**EXERCISE AIM**
Write the records out again, exactly.

**DATASET RECORDS**
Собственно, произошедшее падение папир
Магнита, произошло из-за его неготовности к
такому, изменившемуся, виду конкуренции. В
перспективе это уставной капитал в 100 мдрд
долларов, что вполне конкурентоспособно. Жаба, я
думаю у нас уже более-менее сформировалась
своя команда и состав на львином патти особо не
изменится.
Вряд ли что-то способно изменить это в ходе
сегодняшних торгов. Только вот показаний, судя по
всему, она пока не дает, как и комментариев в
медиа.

**RESPONSE TO THIS EXERCISE**
Собственно, произошедшее падение папир
Магнита, произошло из-за его неготовности к
такому, изменившемуся, виду конкуренции. В
перспективе это уставной капитал в 100 мдрд
долларов, что вполне конкурентоспособно. Жаба, я
думаю у нас уже более-менее сформировалась
своя команда и состав на львином патти особо не
изменится.
Вряд ли что-то способно изменить это в ходе
сегодняшних торгов. Только вот показаний, судя по
всему, она пока не дает, как и комментариев в
медиа.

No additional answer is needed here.